### [AIM OF THE TASK]
Which of the lines below contain the string "Public"? Copy each one.

Stored items from a collection:
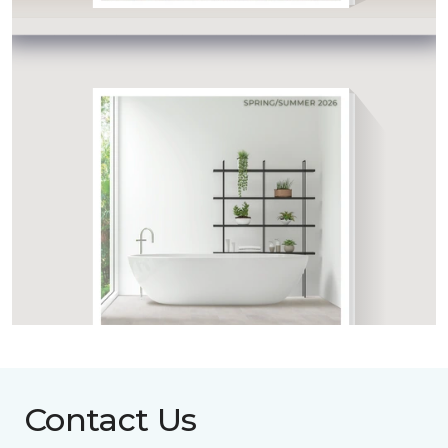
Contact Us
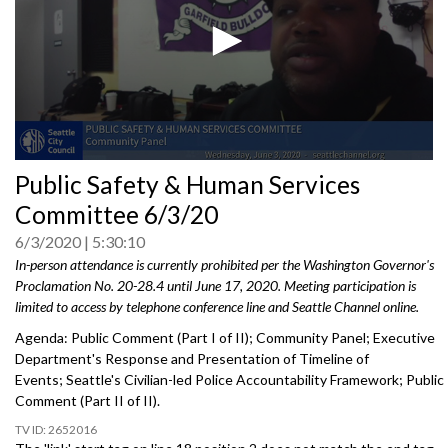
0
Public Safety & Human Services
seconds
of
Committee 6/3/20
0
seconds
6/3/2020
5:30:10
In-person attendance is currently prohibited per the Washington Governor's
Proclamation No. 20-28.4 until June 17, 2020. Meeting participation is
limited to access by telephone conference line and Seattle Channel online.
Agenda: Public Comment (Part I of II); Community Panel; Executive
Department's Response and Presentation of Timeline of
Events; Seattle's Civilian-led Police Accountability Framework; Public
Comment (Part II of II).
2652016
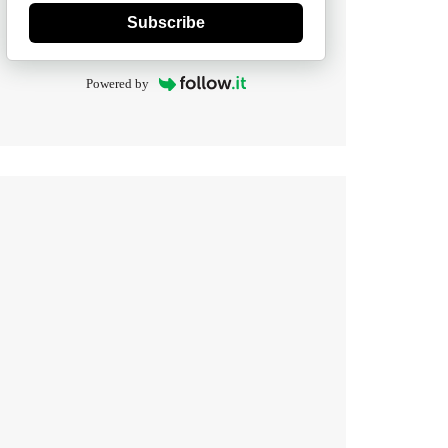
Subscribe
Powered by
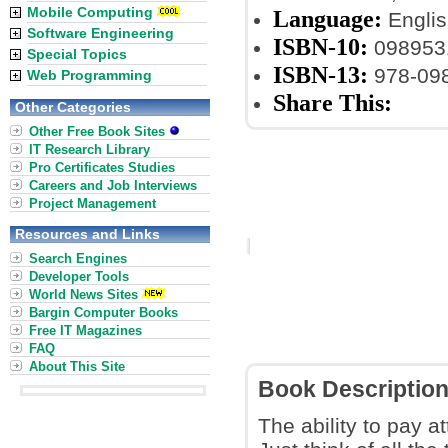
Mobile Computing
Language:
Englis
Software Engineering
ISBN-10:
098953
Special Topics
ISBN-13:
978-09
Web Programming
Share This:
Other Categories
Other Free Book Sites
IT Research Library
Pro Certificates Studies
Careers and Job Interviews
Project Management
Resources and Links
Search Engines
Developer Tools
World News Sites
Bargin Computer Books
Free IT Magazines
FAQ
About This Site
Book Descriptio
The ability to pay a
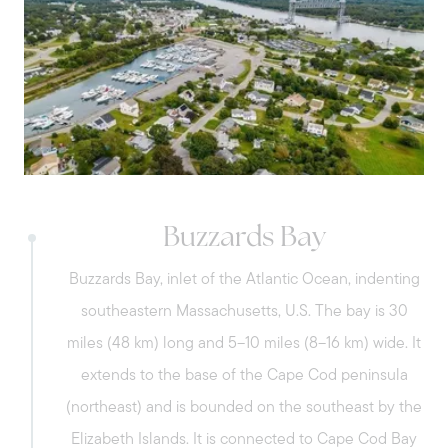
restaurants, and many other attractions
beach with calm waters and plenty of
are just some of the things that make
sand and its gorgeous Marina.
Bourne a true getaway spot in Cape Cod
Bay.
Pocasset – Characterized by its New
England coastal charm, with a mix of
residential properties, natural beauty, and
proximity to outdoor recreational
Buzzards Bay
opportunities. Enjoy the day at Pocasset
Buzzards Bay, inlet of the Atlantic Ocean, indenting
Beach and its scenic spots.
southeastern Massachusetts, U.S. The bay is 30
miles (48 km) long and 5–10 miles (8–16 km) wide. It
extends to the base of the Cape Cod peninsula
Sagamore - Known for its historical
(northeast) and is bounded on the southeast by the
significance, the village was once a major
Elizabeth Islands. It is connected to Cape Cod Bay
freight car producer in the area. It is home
* * *
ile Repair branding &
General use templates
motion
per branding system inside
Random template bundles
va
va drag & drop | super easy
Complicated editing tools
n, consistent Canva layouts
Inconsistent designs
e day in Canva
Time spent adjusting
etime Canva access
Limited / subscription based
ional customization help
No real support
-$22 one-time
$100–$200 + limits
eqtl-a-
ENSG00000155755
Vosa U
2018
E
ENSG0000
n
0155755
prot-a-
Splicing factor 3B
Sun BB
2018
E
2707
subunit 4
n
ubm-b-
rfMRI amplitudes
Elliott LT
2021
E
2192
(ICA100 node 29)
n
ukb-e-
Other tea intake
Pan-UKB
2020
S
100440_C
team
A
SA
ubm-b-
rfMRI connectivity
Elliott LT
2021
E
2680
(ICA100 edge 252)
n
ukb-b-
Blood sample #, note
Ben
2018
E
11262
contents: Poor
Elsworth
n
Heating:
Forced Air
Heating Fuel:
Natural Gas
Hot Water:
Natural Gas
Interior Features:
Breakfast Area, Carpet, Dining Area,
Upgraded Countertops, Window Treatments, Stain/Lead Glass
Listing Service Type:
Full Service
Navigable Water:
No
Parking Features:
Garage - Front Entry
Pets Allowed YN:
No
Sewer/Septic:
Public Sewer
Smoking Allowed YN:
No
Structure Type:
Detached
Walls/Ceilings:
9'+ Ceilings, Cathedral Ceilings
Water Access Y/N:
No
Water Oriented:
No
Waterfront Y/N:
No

### [TASK RESPONSE]
Public Safety & Human Services
Agenda: Public Comment (Part I of II); Community Panel; Executive
Events; Seattle's Civilian-led Police Accountability Framework; Public
Public Sewer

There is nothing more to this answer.